Search the records for the string "winAmount". Copy each line where it occurs.
───── Provided material ─────
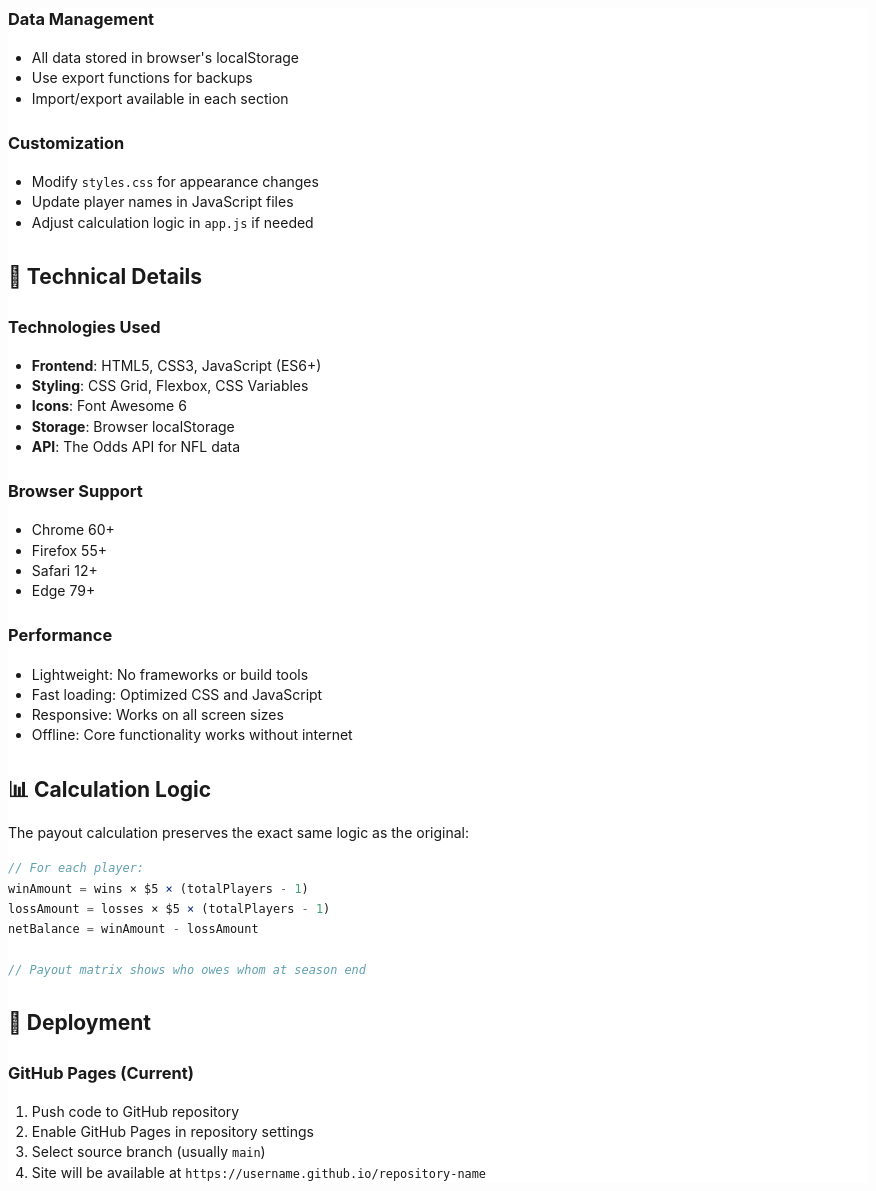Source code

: ### Data Management
- All data stored in browser's localStorage
- Use export functions for backups
- Import/export available in each section

### Customization
- Modify `styles.css` for appearance changes
- Update player names in JavaScript files
- Adjust calculation logic in `app.js` if needed

## 🔧 Technical Details

### Technologies Used
- **Frontend**: HTML5, CSS3, JavaScript (ES6+)
- **Styling**: CSS Grid, Flexbox, CSS Variables
- **Icons**: Font Awesome 6
- **Storage**: Browser localStorage
- **API**: The Odds API for NFL data

### Browser Support
- Chrome 60+
- Firefox 55+
- Safari 12+
- Edge 79+

### Performance
- Lightweight: No frameworks or build tools
- Fast loading: Optimized CSS and JavaScript
- Responsive: Works on all screen sizes
- Offline: Core functionality works without internet

## 📊 Calculation Logic

The payout calculation preserves the exact same logic as the original:

```javascript
// For each player:
winAmount = wins × $5 × (totalPlayers - 1)
lossAmount = losses × $5 × (totalPlayers - 1)
netBalance = winAmount - lossAmount

// Payout matrix shows who owes whom at season end
```

## 🚀 Deployment

### GitHub Pages (Current)
1. Push code to GitHub repository
2. Enable GitHub Pages in repository settings
3. Select source branch (usually `main`)
4. Site will be available at `https://username.github.io/repository-name`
─────
◆ Answer section ◆
winAmount = wins × $5 × (totalPlayers - 1)
netBalance = winAmount - lossAmount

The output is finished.